In the Rely on last cycle Advanced configuration message, select Upstream node air running attribute does not conduct cross-cycle. This way, the descendant node of the branch node is not affected by its dry run in the last cycle.

Note This advanced configuration applies only to the descendant nodes of branch nodes. For other nodes, a dry run in the last cycle does not affect the running in the current cycle.
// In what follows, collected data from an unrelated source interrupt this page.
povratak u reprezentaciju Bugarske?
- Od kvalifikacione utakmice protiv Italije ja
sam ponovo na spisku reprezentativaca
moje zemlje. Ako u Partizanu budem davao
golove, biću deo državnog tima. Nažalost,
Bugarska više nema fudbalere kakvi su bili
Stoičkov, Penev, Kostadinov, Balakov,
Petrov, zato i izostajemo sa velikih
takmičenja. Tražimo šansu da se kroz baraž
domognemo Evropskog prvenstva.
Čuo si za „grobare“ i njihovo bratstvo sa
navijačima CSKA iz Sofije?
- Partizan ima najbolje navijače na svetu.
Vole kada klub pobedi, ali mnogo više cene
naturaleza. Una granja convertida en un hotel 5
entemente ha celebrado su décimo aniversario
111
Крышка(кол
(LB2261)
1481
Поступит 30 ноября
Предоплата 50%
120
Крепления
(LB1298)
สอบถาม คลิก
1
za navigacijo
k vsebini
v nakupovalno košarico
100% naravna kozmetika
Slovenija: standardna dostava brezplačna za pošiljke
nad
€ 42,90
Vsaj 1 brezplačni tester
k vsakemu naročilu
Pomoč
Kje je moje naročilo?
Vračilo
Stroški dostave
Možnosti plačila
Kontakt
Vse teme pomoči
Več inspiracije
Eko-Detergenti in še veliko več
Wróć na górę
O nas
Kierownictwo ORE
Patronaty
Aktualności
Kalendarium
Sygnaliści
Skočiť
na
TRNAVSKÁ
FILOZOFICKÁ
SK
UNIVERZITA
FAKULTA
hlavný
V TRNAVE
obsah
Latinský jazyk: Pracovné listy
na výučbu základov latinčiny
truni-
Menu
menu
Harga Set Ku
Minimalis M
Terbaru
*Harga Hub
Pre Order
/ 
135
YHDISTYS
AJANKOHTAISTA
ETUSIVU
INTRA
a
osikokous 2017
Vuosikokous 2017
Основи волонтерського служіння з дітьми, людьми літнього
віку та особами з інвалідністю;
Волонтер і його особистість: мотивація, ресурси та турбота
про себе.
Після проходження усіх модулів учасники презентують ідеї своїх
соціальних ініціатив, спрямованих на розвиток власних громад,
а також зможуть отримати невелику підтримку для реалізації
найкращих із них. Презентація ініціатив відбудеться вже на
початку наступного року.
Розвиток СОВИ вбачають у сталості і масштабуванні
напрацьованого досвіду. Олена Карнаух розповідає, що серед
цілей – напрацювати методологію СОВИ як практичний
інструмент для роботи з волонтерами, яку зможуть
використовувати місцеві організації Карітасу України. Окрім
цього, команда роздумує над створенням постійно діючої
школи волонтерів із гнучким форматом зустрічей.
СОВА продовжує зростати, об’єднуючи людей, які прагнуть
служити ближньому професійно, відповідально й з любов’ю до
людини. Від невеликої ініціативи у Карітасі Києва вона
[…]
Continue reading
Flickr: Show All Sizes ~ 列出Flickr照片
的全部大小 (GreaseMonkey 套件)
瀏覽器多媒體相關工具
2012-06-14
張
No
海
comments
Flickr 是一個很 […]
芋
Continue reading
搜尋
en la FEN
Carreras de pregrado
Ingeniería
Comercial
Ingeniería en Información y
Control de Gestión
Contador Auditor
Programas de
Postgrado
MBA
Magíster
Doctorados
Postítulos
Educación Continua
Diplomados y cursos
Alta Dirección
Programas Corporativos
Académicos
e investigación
Typical scenarios of cross-cycle dependencies

Scenario 1
- Scenario description: Node A is scheduled to run by day. Node B is scheduled to run by hour. Node A depends on Node B. By default, Node A is run at the end of each day after Node B has been run for 24 times. However, you want Node A to be run at 12:00 every day.
- Solution: When you configure Node B, select Cross-Cycle Dependencies and set Depend On to Instances of Current Node. When you configure Node A, set Run At to 12:00. Do not configure cross-cycle dependencies for Node A.
  This way, after an instance is generated and run for Node B at 12:00, the scheduling system runs Node A.
Scenario 2
- Scenario description: Node A is scheduled to run by day. Node B is scheduled to run by hour. Node A depends on the data that is generated by Node B on the previous day.
- Solution: When you configure Node A, select Cross-Cycle Dependencies, set Depend On to Instances of Custom Nodes, and then enter the ID of Node B.
Scenario 3
- Scenario description: Node A is scheduled to run by hour. Node B is scheduled to run by day. Node A depends on Node B. After Node B is run on a day, Node A has gone through 24 cycles, and the scheduling system starts to generate and run 24 instances at the same time.
- Solution: When you configure Node A, select Cross-Cycle Dependencies and set Depend On to Instances of Current Node.
Scenario 4
- Scenario description: A node depends on the data that is generated by the node in the last cycle. The time at which the data in the last cycle was generated needs to be determined.
- Solution: When you configure the node, select Cross-Cycle Dependencies and set Depend On to Instances of Current Node.